Действительно, куда кровать втиснуть? У той стены — табуретка, на табуретке таз, над ним умывальник, затем — печка, тумбочка, на ней ведро с водой, потом — мамина кровать; с этой стороны — сундук, гардероб, бабушкина кровать. Некуда.
— Где же он спит?
— Я сплю на сундуке или на полу.
— У тебя тоже пуховик?
— На перине шибко жарко.
— Яблонька, у него стежёная подстилка. Мерзнет, дак подбросим фуфайку, старенькое пальтишко, овечью безрукавку...
— Тетя Маруся, мне совсем незачем койка и теплая постель. Для закалки они вредные. У нас в бараке вся братва закаляется. Еще лед на пруду, а мы уже купаться. Почти до снега купаемся.
— Ды халва ты ореховая, ды сладкое винцо кагор для причастия, ды семечко ты мое арбузное, да ты, должно, проголодалась?! Не почтишь ли нашу скромную пищу?
— Вы угадали, Лукерья Петровна, я хочу есть. Дадите горбушку ржаного хлеба и стакан воды, больше ничего не надо.
— Я сама, грешница, люблю ржанину. А уж воды-то нашей вкусней в свете не сыщешь. Одначе вода от тебя не уйдет. Ты попробуй-ка свекольник. В казачестве у нас он принят повседневно, особенно летом, на покосе, заместо квасу. Мелко режем свеклу, варим, даем остыть, после квасим и сахарку добавляем. Допреж свекольника ты друго поешь... Подсаживайся к столу поближе.

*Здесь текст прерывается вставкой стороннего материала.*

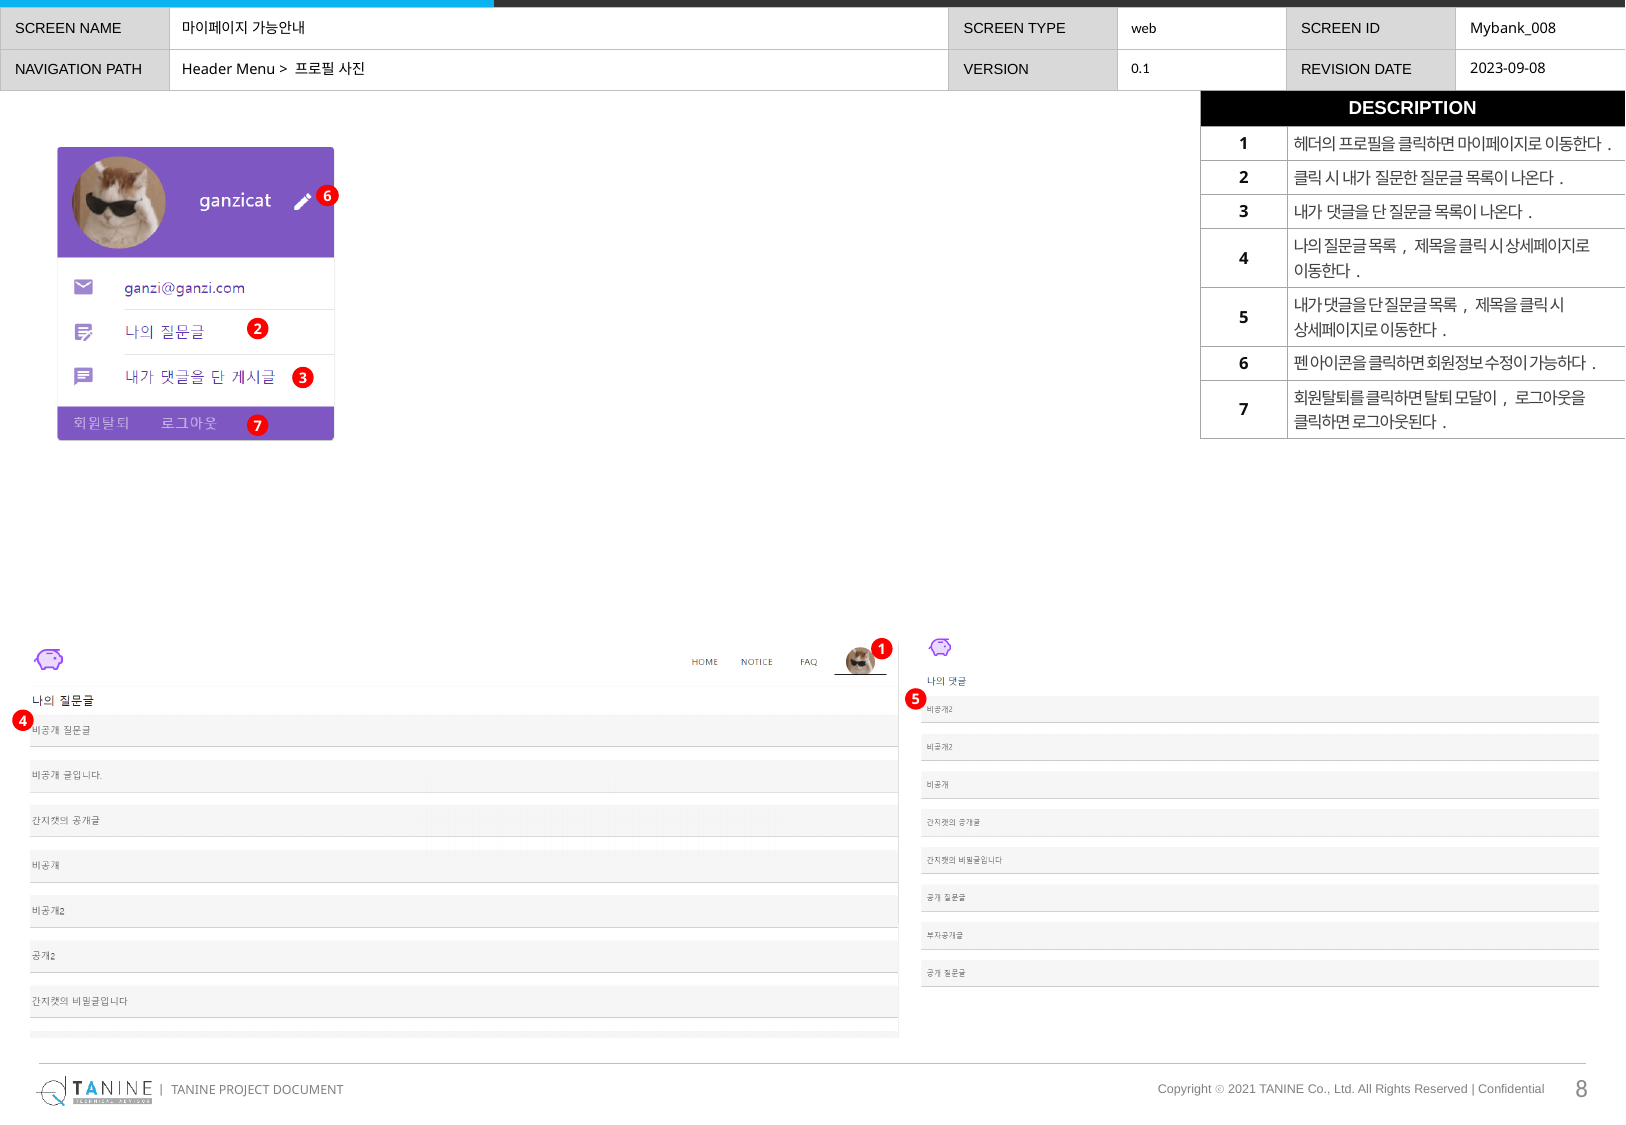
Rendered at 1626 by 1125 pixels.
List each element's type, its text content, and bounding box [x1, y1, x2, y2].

Бабушка накрывала на стол, Мария Васильевна глянула на себя в зеркало, стоявшее на угольнике. Она вынула из волос коричневую гребенку, — золотой узор поверху, — завела за уши русые пряди и опять воткнула гребенку. Не любил я, если она стискивала волосы на затылке; свободные, они падали мерцающими шторами вдоль щек, и прояснялся румянец, и нежнело лицо, и, затеняясь, обозначалось на шее серебро медальонной цепочки.
Картошка в мундире, лук, вырванный с корнем и очищенный (хрустка и брызгуче-сочна молодая головка и сладостны зеленые с голубым стрелки), бочковая, потрошеная, но не очищенная селедка и редька, нарезанная круглыми пластиками, в льдистой россыпи дробленой соли, — все это, приготовленное Лукерьей Петровной, было, по моему разумению, вкуснейшей едой, однако я трепетал: как бы Мария Васильевна не замодничала. И я чуть не засмеялся от радости, едва она промолвила, что простая деревенская пища чудесна и что она не одобряет пристрастия ее Лешки к верченым, крученым ресторанным кушаньям какой-нибудь китайской кухни. Лешка, ее муж, работающий конструктором в отделе главного механика металлургического завода, проходил морскую службу на Дальнем Востоке, там он и пристрастился к блюдам из осьминогов, трепангов, кальмаров и других глубинных чудищ, приправляемых множеством всяческих пряностей, соусов, плодов, трав, водорослей.